Americans aged 26 to 34 have also seen gains in coverage since the healthcare law went into effect -- the uninsured rate among this group is down 7.4 points since the end of 2013, the largest drop among any age group. Blacks have also seen a substantial drop in their uninsured rate since the fourth quarter of 2013 -- 7.3 points.
More Americans Under Age 65 Have Self-Funded Coverage
The uninsured rate among 18- to 64-year-olds dropped to 14.5% in the first quarter of 2015 from 20.8% at the end of 2013, with most of the dip reflecting Americans gaining coverage through self-funded plans, Medicaid and Medicare. Those aged 65 and older are excluded from this analysis of health insurance type because most are covered through Medicare.
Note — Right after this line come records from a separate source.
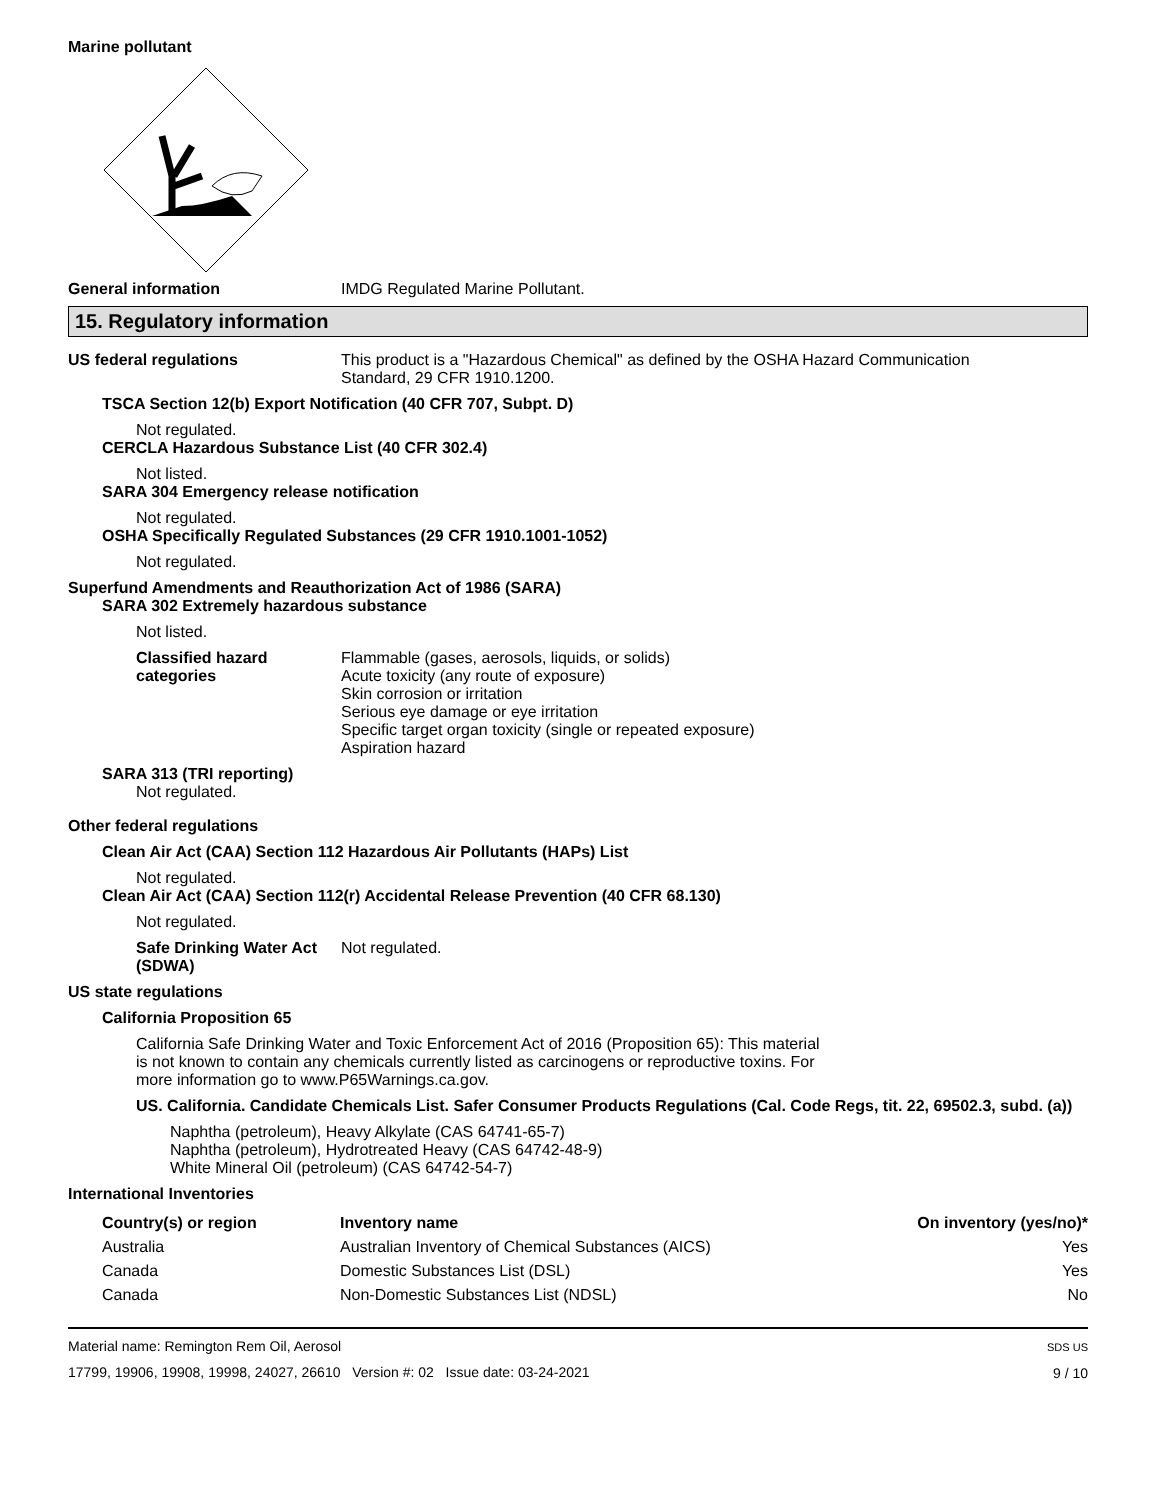Marine pollutant
General information IMDG Regulated Marine Pollutant.
15. Regulatory information
US federal regulations This product is a "Hazardous Chemical" as defined by the OSHA Hazard Communication
Standard, 29 CFR 1910.1200.
TSCA Section 12(b) Export Notification (40 CFR 707, Subpt. D)
Not regulated.
CERCLA Hazardous Substance List (40 CFR 302.4)
Not listed.
SARA 304 Emergency release notification
Not regulated.
OSHA Specifically Regulated Substances (29 CFR 1910.1001-1052)
Not regulated.
Superfund Amendments and Reauthorization Act of 1986 (SARA)
SARA 302 Extremely hazardous substance
Not listed.
Classified hazard
categories
Flammable (gases, aerosols, liquids, or solids)
Acute toxicity (any route of exposure)
Skin corrosion or irritation
Serious eye damage or eye irritation
Specific target organ toxicity (single or repeated exposure)
Aspiration hazard
SARA 313 (TRI reporting)
Not regulated.
Other federal regulations
Clean Air Act (CAA) Section 112 Hazardous Air Pollutants (HAPs) List
Not regulated.
Clean Air Act (CAA) Section 112(r) Accidental Release Prevention (40 CFR 68.130)
Not regulated.
Safe Drinking Water Act
(SDWA)
Not regulated.
US state regulations
California Proposition 65
California Safe Drinking Water and Toxic Enforcement Act of 2016 (Proposition 65): This material
is not known to contain any chemicals currently listed as carcinogens or reproductive toxins. For
more information go to www.P65Warnings.ca.gov.
US. California. Candidate Chemicals List. Safer Consumer Products Regulations (Cal. Code Regs, tit. 22, 69502.3, subd. (a))
Naphtha (petroleum), Heavy Alkylate (CAS 64741-65-7)
Naphtha (petroleum), Hydrotreated Heavy (CAS 64742-48-9)
White Mineral Oil (petroleum) (CAS 64742-54-7)
International Inventories
| Country(s) or region | Inventory name | On inventory (yes/no)* |
| --- | --- | --- |
| Australia | Australian Inventory of Chemical Substances (AICS) | Yes |
| Canada | Domestic Substances List (DSL) | Yes |
| Canada | Non-Domestic Substances List (NDSL) | No |
Material name: Remington Rem Oil, Aerosol
17799, 19906, 19908, 19998, 24027, 26610 Version #: 02 Issue date: 03-24-2021
SDS US
9 / 10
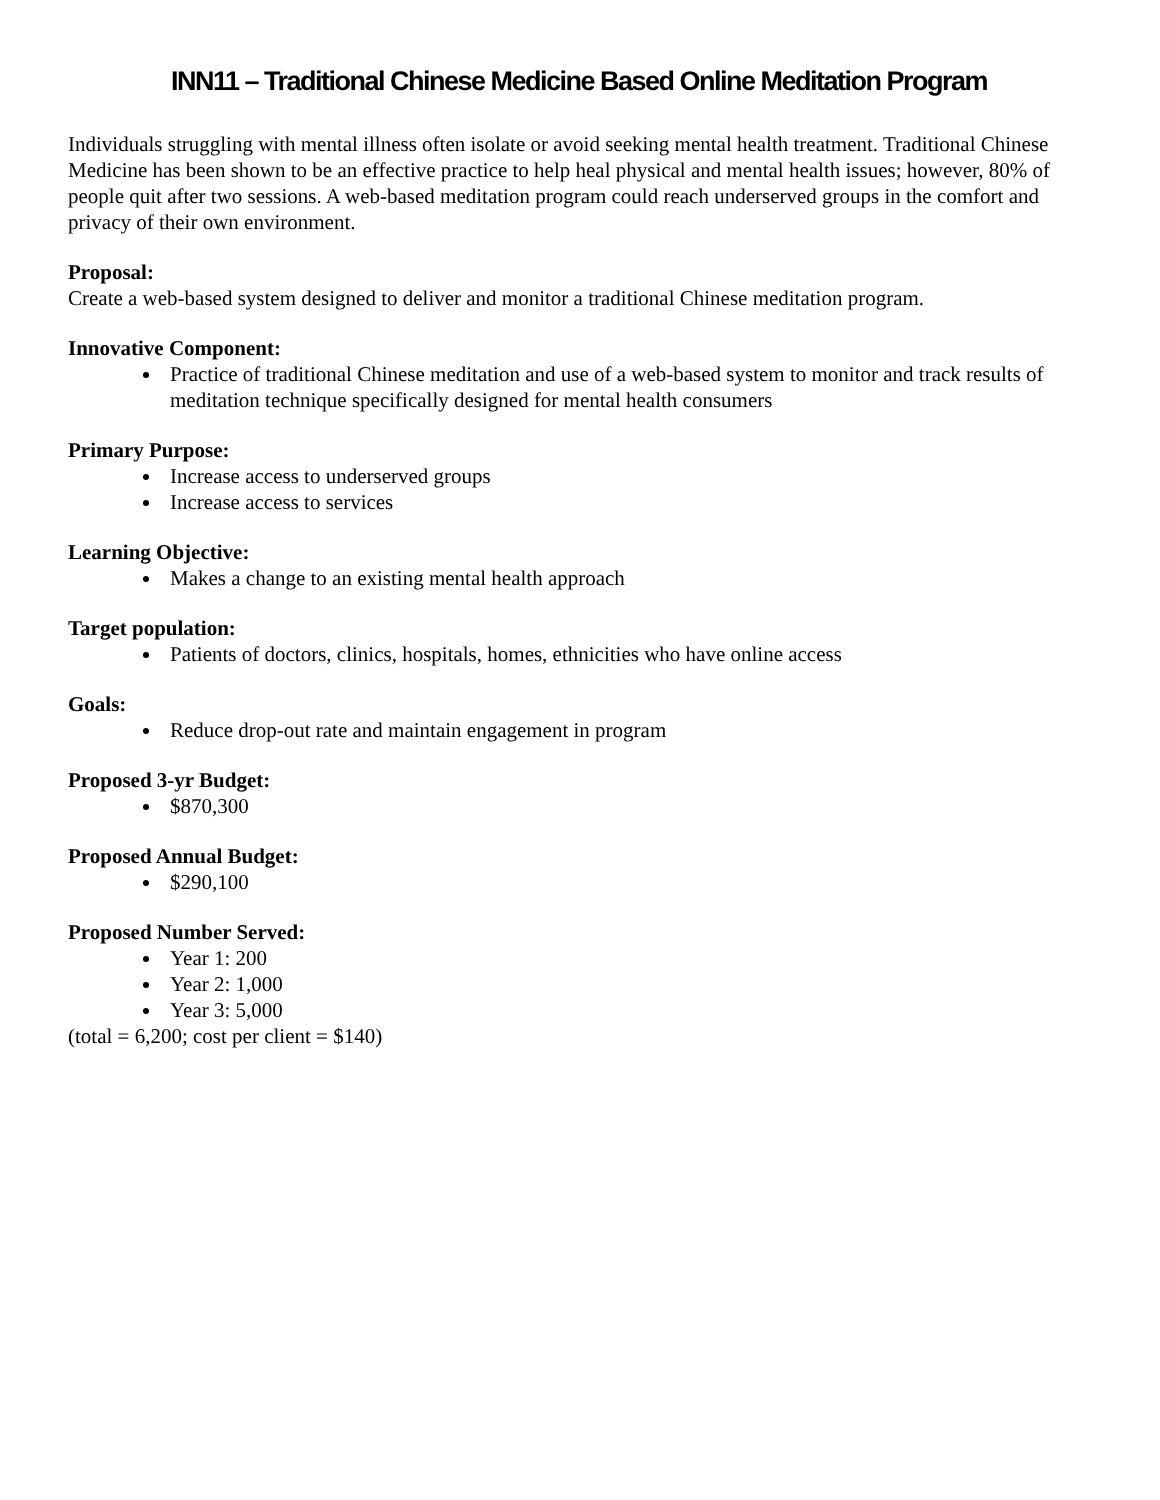INN11 – Traditional Chinese Medicine Based Online Meditation Program
Individuals struggling with mental illness often isolate or avoid seeking mental health treatment. Traditional Chinese Medicine has been shown to be an effective practice to help heal physical and mental health issues; however, 80% of people quit after two sessions. A web-based meditation program could reach underserved groups in the comfort and privacy of their own environment.
Proposal:
Create a web-based system designed to deliver and monitor a traditional Chinese meditation program.
Innovative Component:
Practice of traditional Chinese meditation and use of a web-based system to monitor and track results of meditation technique specifically designed for mental health consumers
Primary Purpose:
Increase access to underserved groups
Increase access to services
Learning Objective:
Makes a change to an existing mental health approach
Target population:
Patients of doctors, clinics, hospitals, homes, ethnicities who have online access
Goals:
Reduce drop-out rate and maintain engagement in program
Proposed 3-yr Budget:
$870,300
Proposed Annual Budget:
$290,100
Proposed Number Served:
Year 1: 200
Year 2: 1,000
Year 3: 5,000
(total = 6,200; cost per client = $140)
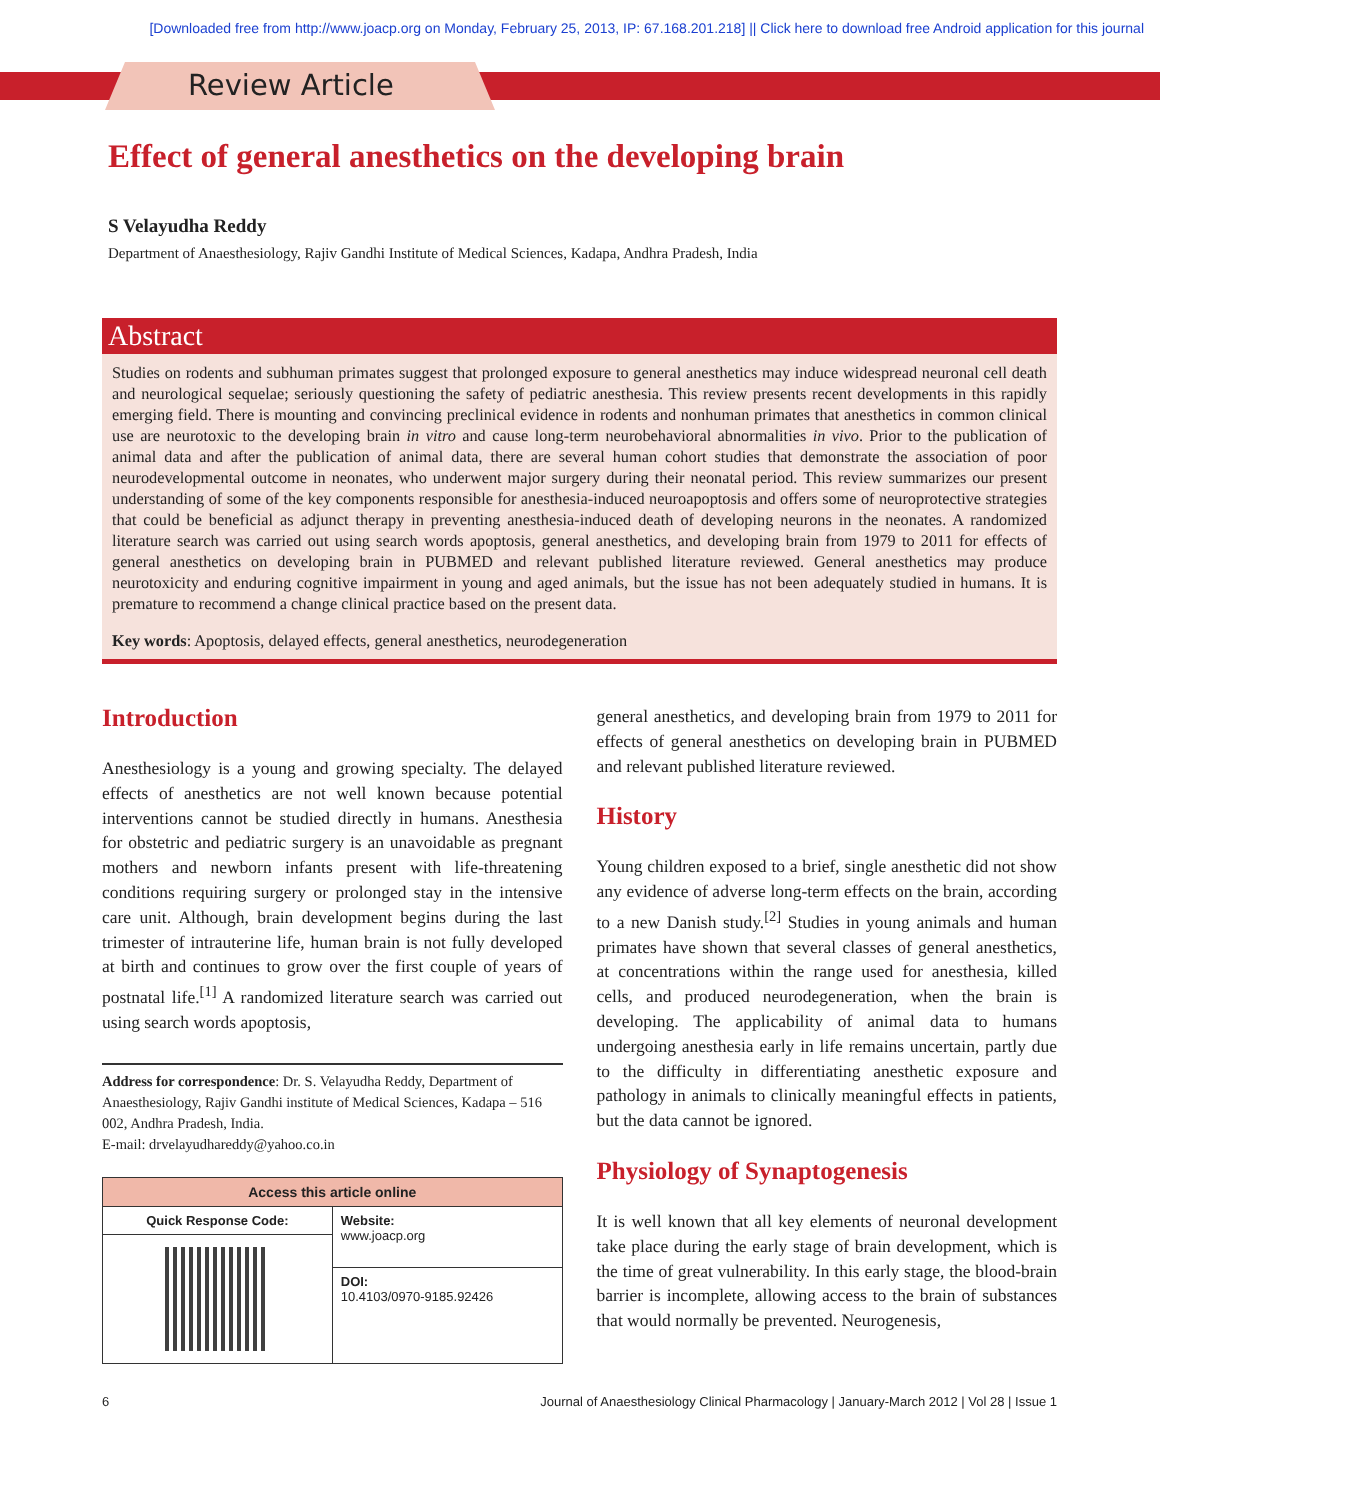[Downloaded free from http://www.joacp.org on Monday, February 25, 2013, IP: 67.168.201.218] || Click here to download free Android application for this journal
Review Article
Effect of general anesthetics on the developing brain
S Velayudha Reddy
Department of Anaesthesiology, Rajiv Gandhi Institute of Medical Sciences, Kadapa, Andhra Pradesh, India
Abstract
Studies on rodents and subhuman primates suggest that prolonged exposure to general anesthetics may induce widespread neuronal cell death and neurological sequelae; seriously questioning the safety of pediatric anesthesia. This review presents recent developments in this rapidly emerging field. There is mounting and convincing preclinical evidence in rodents and nonhuman primates that anesthetics in common clinical use are neurotoxic to the developing brain in vitro and cause long-term neurobehavioral abnormalities in vivo. Prior to the publication of animal data and after the publication of animal data, there are several human cohort studies that demonstrate the association of poor neurodevelopmental outcome in neonates, who underwent major surgery during their neonatal period. This review summarizes our present understanding of some of the key components responsible for anesthesia-induced neuroapoptosis and offers some of neuroprotective strategies that could be beneficial as adjunct therapy in preventing anesthesia-induced death of developing neurons in the neonates. A randomized literature search was carried out using search words apoptosis, general anesthetics, and developing brain from 1979 to 2011 for effects of general anesthetics on developing brain in PUBMED and relevant published literature reviewed. General anesthetics may produce neurotoxicity and enduring cognitive impairment in young and aged animals, but the issue has not been adequately studied in humans. It is premature to recommend a change clinical practice based on the present data.
Key words: Apoptosis, delayed effects, general anesthetics, neurodegeneration
Introduction
Anesthesiology is a young and growing specialty. The delayed effects of anesthetics are not well known because potential interventions cannot be studied directly in humans. Anesthesia for obstetric and pediatric surgery is an unavoidable as pregnant mothers and newborn infants present with life-threatening conditions requiring surgery or prolonged stay in the intensive care unit. Although, brain development begins during the last trimester of intrauterine life, human brain is not fully developed at birth and continues to grow over the first couple of years of postnatal life.<sup>[1]</sup> A randomized literature search was carried out using search words apoptosis,
Address for correspondence: Dr. S. Velayudha Reddy, Department of Anaesthesiology, Rajiv Gandhi institute of Medical Sciences, Kadapa – 516 002, Andhra Pradesh, India.
E-mail: drvelayudhareddy@yahoo.co.in
| Access this article online | |
| --- | --- |
| Quick Response Code: | Website: www.joacp.org |
| | DOI: 10.4103/0970-9185.92426 |
general anesthetics, and developing brain from 1979 to 2011 for effects of general anesthetics on developing brain in PUBMED and relevant published literature reviewed.
History
Young children exposed to a brief, single anesthetic did not show any evidence of adverse long-term effects on the brain, according to a new Danish study.<sup>[2]</sup> Studies in young animals and human primates have shown that several classes of general anesthetics, at concentrations within the range used for anesthesia, killed cells, and produced neurodegeneration, when the brain is developing. The applicability of animal data to humans undergoing anesthesia early in life remains uncertain, partly due to the difficulty in differentiating anesthetic exposure and pathology in animals to clinically meaningful effects in patients, but the data cannot be ignored.
Physiology of Synaptogenesis
It is well known that all key elements of neuronal development take place during the early stage of brain development, which is the time of great vulnerability. In this early stage, the blood-brain barrier is incomplete, allowing access to the brain of substances that would normally be prevented. Neurogenesis,
6 Journal of Anaesthesiology Clinical Pharmacology | January-March 2012 | Vol 28 | Issue 1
The 21.1% of U.S. adults under the age of 65 who say they are covered by a self-funded plan is up 3.5 points since the fourth quarter of 2013. This is likely because more Americans have purchased individual plans through a federal or state health insurance exchange.
The percentage of 18- to 64-year-olds with Medicaid (9.0%) has increased slightly since the requirement for most Americans to carry health coverage took effect. This is not surprising, as many states have expanded Medicaid eligibility so that more lower-income and lower-middle-income Americans can have affordable insurance.
The percentage of Americans lacking health insurance continued to fall during and after the second open enrollment period that ended on Feb. 15. But the uninsured rate could drop further in the months ahead since the Obama administration established a special enrollment period for March 15 through April 30, aimed at signing up those who realize, while paying their taxes, that they must pay a fine for not obtaining healthcare coverage in 2014.
Some states that run their own exchanges, including Minnesota, Washington and Vermont, also announced special extensions through the end of tax season on April 15. These extended enrollment periods could further drive down the uninsured rate through May, when plans purchased in April go into effect.
Additionally, Medicaid enrollment is not bound by the open enrollment period, which could allow more uninsured to sign up this month -- and throughout the year, if more states choose to expand Medicaid. So far, Arkansas and Kentucky have seen the most improvement in uninsured rates as a result of expanding Medicaid and using state-run marketplaces. Finally, the uninsured rate could vary based on underlying dynamics of the workforce and employment rates in the months ahead.
Results are based on telephone interviews conducted Jan. 2-March 31, 2015, as part of the Gallup-Healthways Well-Being Index survey, with a random sample of 43,575 adults, aged 18 and older, living in all 50 U.S. states and the District of Columbia. For results based on the total sample of national adults, the margin of sampling error is ±1 percentage point at the 95% confidence level.
Each sample of national adults includes a minimum quota of 50% cellphone respondents and 50% landline respondents, with additional minimum quotas by time zone within region. Landline and cellular telephone numbers are selected using random-digit-dial methods.